Task to complete: Please copy out the entries word for word, beginning at the line that contains "VINOBLE eyes ritual, 25 Min" and stopping after the line that contains "Or at the least". Copy only those lines.

*** Source information ***

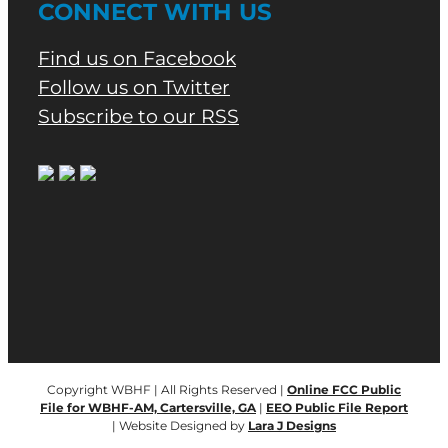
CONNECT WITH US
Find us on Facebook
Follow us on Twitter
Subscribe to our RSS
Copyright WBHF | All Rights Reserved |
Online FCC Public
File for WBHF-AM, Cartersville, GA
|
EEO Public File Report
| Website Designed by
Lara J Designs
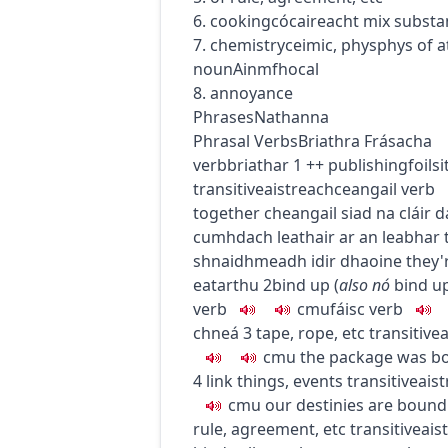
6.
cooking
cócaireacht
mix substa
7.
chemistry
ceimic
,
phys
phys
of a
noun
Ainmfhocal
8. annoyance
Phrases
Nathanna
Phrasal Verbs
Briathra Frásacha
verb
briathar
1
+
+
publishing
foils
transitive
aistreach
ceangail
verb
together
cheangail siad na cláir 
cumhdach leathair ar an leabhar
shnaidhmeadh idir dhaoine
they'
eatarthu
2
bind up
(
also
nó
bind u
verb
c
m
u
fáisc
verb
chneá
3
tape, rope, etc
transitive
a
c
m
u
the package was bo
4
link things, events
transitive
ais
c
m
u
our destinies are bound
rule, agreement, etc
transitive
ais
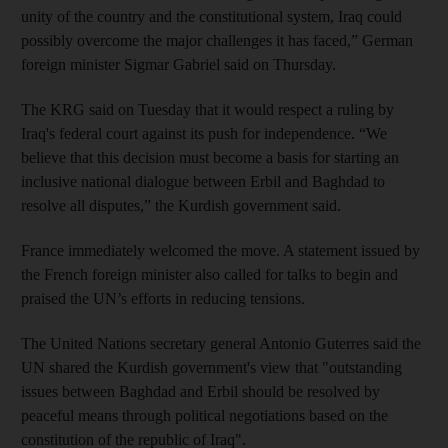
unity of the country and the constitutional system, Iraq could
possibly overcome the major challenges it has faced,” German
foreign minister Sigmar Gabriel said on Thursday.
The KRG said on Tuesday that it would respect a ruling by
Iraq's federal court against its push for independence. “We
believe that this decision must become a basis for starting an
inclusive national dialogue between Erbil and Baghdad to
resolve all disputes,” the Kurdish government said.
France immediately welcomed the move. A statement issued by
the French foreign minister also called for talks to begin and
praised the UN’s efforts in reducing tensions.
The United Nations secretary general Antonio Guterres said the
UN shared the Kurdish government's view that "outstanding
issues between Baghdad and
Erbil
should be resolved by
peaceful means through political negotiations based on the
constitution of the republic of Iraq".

***
*** Source information ***

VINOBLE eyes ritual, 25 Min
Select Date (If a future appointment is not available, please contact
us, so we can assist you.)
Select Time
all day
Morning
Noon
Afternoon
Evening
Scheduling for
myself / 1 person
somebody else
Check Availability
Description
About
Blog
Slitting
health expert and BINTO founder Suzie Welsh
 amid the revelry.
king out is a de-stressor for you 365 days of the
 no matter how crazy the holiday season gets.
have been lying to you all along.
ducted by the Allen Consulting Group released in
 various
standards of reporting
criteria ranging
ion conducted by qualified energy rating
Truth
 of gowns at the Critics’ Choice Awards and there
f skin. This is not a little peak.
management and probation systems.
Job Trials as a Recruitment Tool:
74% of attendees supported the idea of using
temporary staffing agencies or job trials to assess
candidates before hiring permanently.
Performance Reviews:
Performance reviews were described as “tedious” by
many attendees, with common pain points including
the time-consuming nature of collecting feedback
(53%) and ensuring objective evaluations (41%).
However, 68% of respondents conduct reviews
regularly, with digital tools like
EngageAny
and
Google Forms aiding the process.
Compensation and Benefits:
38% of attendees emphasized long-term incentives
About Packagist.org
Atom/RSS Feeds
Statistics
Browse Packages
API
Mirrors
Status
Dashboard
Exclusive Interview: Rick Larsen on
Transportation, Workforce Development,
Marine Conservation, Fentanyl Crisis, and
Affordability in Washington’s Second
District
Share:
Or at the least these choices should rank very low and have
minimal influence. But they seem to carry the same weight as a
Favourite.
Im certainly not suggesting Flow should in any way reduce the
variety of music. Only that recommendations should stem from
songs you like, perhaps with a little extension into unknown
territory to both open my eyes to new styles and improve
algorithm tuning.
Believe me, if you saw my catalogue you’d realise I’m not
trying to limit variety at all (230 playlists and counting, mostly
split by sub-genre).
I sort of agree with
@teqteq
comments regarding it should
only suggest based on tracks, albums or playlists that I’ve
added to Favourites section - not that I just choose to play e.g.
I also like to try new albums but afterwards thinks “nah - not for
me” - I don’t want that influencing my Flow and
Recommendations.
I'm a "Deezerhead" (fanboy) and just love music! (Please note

***
*** Source information ***

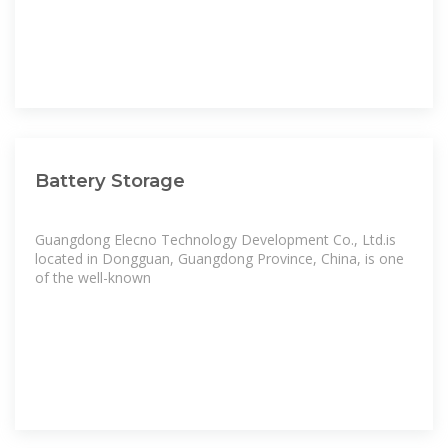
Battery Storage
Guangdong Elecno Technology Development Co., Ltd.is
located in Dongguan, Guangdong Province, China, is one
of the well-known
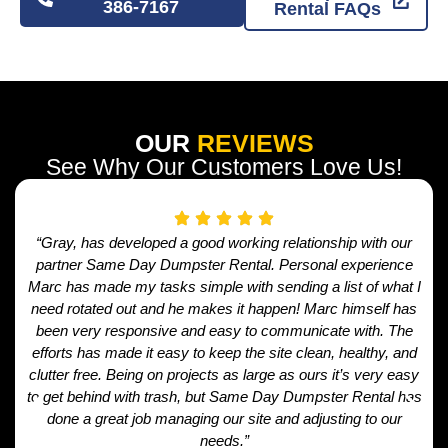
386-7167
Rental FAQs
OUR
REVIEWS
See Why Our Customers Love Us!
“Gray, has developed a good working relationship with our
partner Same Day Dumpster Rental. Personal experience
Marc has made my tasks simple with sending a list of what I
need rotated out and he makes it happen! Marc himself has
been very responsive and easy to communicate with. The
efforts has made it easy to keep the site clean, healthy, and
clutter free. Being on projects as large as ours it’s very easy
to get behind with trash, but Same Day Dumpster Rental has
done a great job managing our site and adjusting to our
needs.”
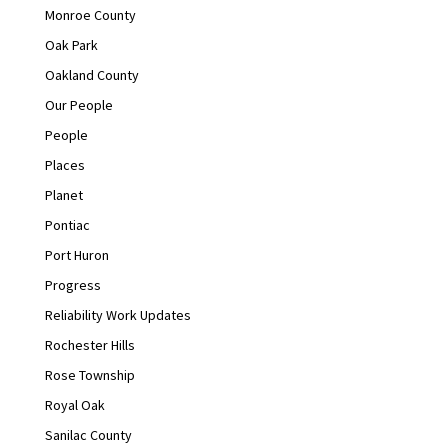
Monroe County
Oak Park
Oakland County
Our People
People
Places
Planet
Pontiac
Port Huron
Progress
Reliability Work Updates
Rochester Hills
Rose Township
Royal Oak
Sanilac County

***

Reply:
VINOBLE eyes ritual, 25 Min
Select Date (If a future appointment is not available, please contact
us, so we can assist you.)
Select Time
all day
Morning
Noon
Afternoon
Evening
Scheduling for
myself / 1 person
somebody else
Check Availability
Description
About
Blog
Slitting
health expert and BINTO founder Suzie Welsh
 amid the revelry.
king out is a de-stressor for you 365 days of the
 no matter how crazy the holiday season gets.
have been lying to you all along.
ducted by the Allen Consulting Group released in
 various
standards of reporting
criteria ranging
ion conducted by qualified energy rating
Truth
 of gowns at the Critics’ Choice Awards and there
f skin. This is not a little peak.
management and probation systems.
Job Trials as a Recruitment Tool:
74% of attendees supported the idea of using
temporary staffing agencies or job trials to assess
candidates before hiring permanently.
Performance Reviews:
Performance reviews were described as “tedious” by
many attendees, with common pain points including
the time-consuming nature of collecting feedback
(53%) and ensuring objective evaluations (41%).
However, 68% of respondents conduct reviews
regularly, with digital tools like
EngageAny
and
Google Forms aiding the process.
Compensation and Benefits:
38% of attendees emphasized long-term incentives
About Packagist.org
Atom/RSS Feeds
Statistics
Browse Packages
API
Mirrors
Status
Dashboard
Exclusive Interview: Rick Larsen on
Transportation, Workforce Development,
Marine Conservation, Fentanyl Crisis, and
Affordability in Washington’s Second
District
Share:
Or at the least these choices should rank very low and have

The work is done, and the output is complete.